Hay otro aspecto de este asunto y se refiere a la autopersuasión o la persuasión del propio yo, que se traduce en el indispensable estudio y preparación, mucho antes de pretender la persuasión de terceros y, como hemos puntualizado, siempre en la punta de la silla para incorporar otros argumentos, incluso contrarios a los que sosteníamos como valederos.
En este sentido, reitero lo dicho en otra oportunidad sobre la felicidad, que es la meta de todos, puesto que un humano no puede encaminarse a lo no felicidad, ya que cualquier cosa que haga es porque lo prefiere antes que otras variantes o alternativas, ya se trate de fines sublimes o ruines. Nadie puede actuar contra su propio interés (si no está en interés del sujeto actuante, ¿en interés de quién estará?).
En otros términos, antes de pensar en persuadir es conveniente contar con la debida autopersuasión en el contexto de una adecuada comprensión del valor de la felicidad, que, en última instancia, resulta inseparable de la idea de persuadir a otros, porque de lo que se trata es de ofrecer mayores dosis de felicidad.
La vida está conformada por una secuencia de problemas de diversa índole, lo cual naturalmente se desprende de la condición imperfecta del ser humano.
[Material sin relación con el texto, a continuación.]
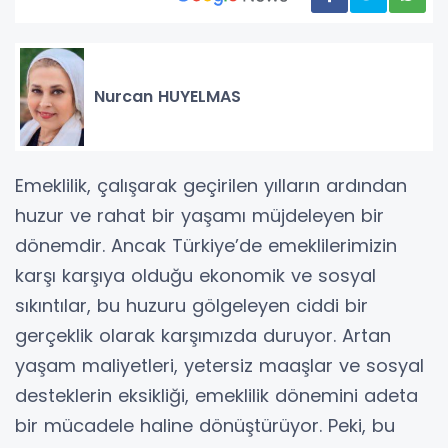
Nurcan HUYELMAS
Emeklilik, çalışarak geçirilen yılların ardından
huzur ve rahat bir yaşamı müjdeleyen bir
dönemdir. Ancak Türkiye’de emeklilerimizin
karşı karşıya olduğu ekonomik ve sosyal
sıkıntılar, bu huzuru gölgeleyen ciddi bir
gerçeklik olarak karşımızda duruyor. Artan
yaşam maliyetleri, yetersiz maaşlar ve sosyal
desteklerin eksikliği, emeklilik dönemini adeta
bir mücadele haline dönüştürüyor. Peki, bu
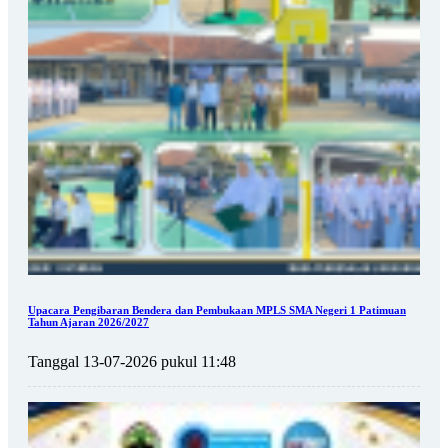
Upacara Pengibaran Bendera dan Pembukaan MPLS SMA Negeri 1 Patimuan
Tahun Ajaran 2026/2027
Tanggal 13-07-2026 pukul 11:48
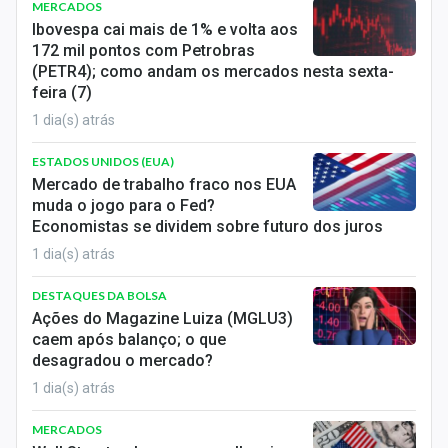
MERCADOS
Ibovespa cai mais de 1% e volta aos
172 mil pontos com Petrobras
(PETR4); como andam os mercados nesta sexta-
feira (7)
1 dia(s) atrás
ESTADOS UNIDOS (EUA)
Mercado de trabalho fraco nos EUA
muda o jogo para o Fed?
Economistas se dividem sobre futuro dos juros
1 dia(s) atrás
DESTAQUES DA BOLSA
Ações do Magazine Luiza (MGLU3)
caem após balanço; o que
desagradou o mercado?
1 dia(s) atrás
MERCADOS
La ausencia de problemas es la perfección, situación que, como es bien sabido y sentido, no está al alcance de los mortales.
Por otra parte, las dificultades presentan oportunidades de crecimiento en las personas al intentar resolverlas y sortearlas. Ahora bien, el asunto no consiste en buscarse problemas, sino en mitigarlos en todo lo que sea posible, a efectos de encaminarse hacia las metas que actualicen las potencialidades de cada uno en busca del bien, ya que incorporaciones de lo bueno es lo que proporciona felicidad. Lo malo, por definición, naturalmente hace mal y, por ende, aleja de la felicidad, que de todos modos es siempre parcial, puesto que, como queda dicho, el estado de plenitud no es posible en el ser humano. Se trata de un tránsito y una búsqueda permanente.
El bien otorga paz interior y tranquilidad de conciencia que permiten rozar destellos de felicidad, que es la alegría interior sin límites. Pero no se trata solamente de no robar, no matar, acariciar a los niños y darles de beber a los ancianos. Se trata de actuar como seres humanos contestes de la enorme e indelegable responsabilidad de la misión de cada uno de contribuir aunque más no sea milimétricamente a que el mundo sea un poco mejor respecto al momento del nacimiento; siempre en el afán del propio mejoramiento, sin darle descanso a renovados proyectos para el logro de nobles propósitos.
Los estados de felicidad, siempre parciales por las razones apuntadas, demandan libertad para optimizarse, ya que esa condición es la que hace posible que cada uno siga su camino sin que otros bloqueen ese tránsito ni se interpongan en el recorrido personalísimo que se elija; desde luego, sin interferir en idénticas facultades de otros. Los atropellos del Leviatán necesariamente reducen las posibilidades de felicidad, sea cual fuera la invasión a las autonomías individuales y siempre debe tenerse en cuenta que los actos que no vulneran derechos de terceros no deben ser impedidos, porque la responsabilidad es de cada cual. Nadie debe ser usado como medio para los fines de otros.
Y tengamos en cuenta, por último, que la felicidad abarca el hacer el bien a los demás. Todo depende de la estructura axiológica de quien se trate, pero, como queda dicho, no hay forma de escindir la acción humana de lo que le interesa a la persona. En este contexto, debe subrayarse que hacer el bien a los demás no se circunscribe a entregar lo crematístico, sino principalmente persuadir sobre principios y valores que ayudarán al receptor a mejorar por aquello de que “más vale enseñar a pescar en lugar de regalar un pescado”.